Meninão
- Gigi, posso escrever também?
Enquanto escrevia, o bebê desenhava. Não bebê, já era um menino. Um meninão. Impressionante como o tempo passa rápido.
De lá debaixo se ouve o grito:
- Gi, o Raphael já saiu?
- Não sei!
- Quê?
- Não sei, liga pra ele!
- Gigi, o Raphael vai sair? Perguntou o bebê. Ele ta com problema? Vai pra delegacia? Acho que vão brigar com ele.

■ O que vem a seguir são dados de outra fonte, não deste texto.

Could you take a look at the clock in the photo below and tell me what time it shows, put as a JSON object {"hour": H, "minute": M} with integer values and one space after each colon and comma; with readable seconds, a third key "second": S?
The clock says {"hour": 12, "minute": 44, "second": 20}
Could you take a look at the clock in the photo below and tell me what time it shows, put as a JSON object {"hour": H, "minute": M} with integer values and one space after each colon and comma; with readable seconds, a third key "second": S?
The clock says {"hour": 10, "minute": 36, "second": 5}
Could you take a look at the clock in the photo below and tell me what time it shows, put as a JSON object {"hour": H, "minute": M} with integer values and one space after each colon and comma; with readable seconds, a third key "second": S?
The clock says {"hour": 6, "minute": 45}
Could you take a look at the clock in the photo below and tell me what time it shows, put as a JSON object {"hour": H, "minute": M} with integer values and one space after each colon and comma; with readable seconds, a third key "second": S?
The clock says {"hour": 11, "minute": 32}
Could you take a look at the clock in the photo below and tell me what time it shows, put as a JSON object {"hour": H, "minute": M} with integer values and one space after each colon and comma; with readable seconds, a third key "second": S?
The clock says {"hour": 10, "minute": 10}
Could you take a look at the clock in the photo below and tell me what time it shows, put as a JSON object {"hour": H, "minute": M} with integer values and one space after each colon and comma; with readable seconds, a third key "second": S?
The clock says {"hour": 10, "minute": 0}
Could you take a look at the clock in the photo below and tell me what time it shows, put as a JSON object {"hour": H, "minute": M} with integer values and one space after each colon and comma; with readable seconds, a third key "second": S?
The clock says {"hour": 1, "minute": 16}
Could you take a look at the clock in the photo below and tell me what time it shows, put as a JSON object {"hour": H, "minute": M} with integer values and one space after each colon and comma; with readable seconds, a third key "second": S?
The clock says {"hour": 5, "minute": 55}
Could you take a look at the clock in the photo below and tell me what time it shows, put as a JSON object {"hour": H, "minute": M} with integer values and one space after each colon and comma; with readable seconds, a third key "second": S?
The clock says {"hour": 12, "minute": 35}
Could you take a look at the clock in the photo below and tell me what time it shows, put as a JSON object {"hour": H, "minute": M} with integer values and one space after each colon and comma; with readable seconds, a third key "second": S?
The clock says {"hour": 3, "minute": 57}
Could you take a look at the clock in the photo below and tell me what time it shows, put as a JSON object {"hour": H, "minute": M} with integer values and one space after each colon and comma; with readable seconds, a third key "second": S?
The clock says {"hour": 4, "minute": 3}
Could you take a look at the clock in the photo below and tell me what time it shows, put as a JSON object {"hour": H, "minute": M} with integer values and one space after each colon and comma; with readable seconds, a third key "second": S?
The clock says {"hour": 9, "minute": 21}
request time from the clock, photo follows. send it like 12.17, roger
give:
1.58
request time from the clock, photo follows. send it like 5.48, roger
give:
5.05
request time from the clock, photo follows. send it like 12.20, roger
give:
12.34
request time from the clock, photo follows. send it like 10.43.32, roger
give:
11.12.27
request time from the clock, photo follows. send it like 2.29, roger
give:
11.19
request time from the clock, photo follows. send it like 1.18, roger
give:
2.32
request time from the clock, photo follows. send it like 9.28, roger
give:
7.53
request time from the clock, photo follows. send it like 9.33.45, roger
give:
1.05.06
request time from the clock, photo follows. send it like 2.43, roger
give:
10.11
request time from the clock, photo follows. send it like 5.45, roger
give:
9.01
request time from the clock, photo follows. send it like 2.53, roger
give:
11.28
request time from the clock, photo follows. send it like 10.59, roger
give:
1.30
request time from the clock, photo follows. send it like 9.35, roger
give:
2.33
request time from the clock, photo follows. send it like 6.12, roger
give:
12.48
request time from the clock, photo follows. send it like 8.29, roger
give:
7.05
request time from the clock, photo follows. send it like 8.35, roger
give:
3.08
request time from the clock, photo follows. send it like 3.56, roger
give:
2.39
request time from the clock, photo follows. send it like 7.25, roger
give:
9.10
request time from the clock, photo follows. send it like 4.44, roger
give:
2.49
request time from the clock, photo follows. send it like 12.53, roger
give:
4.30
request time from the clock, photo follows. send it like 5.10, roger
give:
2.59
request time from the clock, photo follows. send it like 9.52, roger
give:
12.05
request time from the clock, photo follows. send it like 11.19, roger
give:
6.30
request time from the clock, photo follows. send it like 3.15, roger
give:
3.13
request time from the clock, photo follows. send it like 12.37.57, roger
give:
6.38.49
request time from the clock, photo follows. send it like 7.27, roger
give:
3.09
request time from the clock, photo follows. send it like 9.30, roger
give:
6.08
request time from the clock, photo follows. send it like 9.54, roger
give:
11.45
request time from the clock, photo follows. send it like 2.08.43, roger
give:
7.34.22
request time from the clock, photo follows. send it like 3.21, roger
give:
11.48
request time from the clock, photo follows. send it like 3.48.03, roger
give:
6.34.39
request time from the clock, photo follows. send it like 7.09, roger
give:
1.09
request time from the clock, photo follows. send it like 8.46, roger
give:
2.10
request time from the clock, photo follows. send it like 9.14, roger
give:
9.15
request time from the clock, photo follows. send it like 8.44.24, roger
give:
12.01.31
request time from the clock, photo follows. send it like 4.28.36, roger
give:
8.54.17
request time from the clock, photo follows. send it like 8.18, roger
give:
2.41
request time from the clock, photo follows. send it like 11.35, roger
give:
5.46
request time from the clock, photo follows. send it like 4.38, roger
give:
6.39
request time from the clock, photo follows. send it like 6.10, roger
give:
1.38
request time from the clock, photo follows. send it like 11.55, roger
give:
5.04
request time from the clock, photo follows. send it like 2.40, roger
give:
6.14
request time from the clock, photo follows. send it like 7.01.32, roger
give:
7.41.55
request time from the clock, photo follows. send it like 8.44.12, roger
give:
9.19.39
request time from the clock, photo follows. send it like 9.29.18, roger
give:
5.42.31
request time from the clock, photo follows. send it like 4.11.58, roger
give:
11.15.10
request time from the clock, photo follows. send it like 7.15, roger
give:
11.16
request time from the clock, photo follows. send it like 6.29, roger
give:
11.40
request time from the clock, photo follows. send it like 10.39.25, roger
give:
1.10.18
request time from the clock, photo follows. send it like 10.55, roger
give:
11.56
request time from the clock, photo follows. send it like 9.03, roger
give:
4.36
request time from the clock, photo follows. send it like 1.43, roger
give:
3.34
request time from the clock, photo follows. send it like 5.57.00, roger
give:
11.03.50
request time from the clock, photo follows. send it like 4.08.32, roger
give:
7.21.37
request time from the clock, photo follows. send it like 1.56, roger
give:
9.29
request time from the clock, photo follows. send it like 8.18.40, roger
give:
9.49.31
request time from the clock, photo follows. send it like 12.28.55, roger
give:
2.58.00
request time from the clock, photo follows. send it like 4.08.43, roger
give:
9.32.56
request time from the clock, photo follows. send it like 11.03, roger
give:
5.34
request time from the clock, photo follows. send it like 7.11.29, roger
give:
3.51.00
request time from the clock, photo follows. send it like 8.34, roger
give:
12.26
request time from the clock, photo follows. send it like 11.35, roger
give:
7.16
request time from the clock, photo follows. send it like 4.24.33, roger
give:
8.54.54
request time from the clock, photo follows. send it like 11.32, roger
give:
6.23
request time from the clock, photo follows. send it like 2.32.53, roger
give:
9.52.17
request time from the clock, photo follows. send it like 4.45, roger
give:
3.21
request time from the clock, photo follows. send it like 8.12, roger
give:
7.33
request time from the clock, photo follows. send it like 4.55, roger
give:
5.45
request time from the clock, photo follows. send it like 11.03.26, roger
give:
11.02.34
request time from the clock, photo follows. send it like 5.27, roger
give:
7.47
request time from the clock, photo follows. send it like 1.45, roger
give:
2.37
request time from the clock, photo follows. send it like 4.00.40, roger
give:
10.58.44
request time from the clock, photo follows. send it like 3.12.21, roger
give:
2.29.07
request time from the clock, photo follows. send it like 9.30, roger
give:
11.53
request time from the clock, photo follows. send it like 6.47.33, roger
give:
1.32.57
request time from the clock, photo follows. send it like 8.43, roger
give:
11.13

Mas se entreteu com o desenho e esqueceu das perguntas. Afinal, por maior que seja, ainda é uma criança.
- Eu to fazendo uma “mardilha”. E tem que botar esse negócio. Se pegar ele, vai ser morto. Aqui vai ter uma pistola. Sabe o que eu vou fazer, Gi? Você não sabe. Tem que pegar uma coisa sua, vai ser isso aqui.
Enquanto pega o grampeador sem grampos e tenta, sem resultados, machucar o papel.
- Perai, Gigi, que eu vou pegar outra coisa.
Vai até a porta e reclama:
- Ta trancado.
- Não ta não, amor, é só puxar.
E puxa, porque já é forte. No quarto ao lado escutam-se barulhos de brinquedos sendo afastados e um canto, baixinho, com a voz suave dele. E volta, alegre e sorridente.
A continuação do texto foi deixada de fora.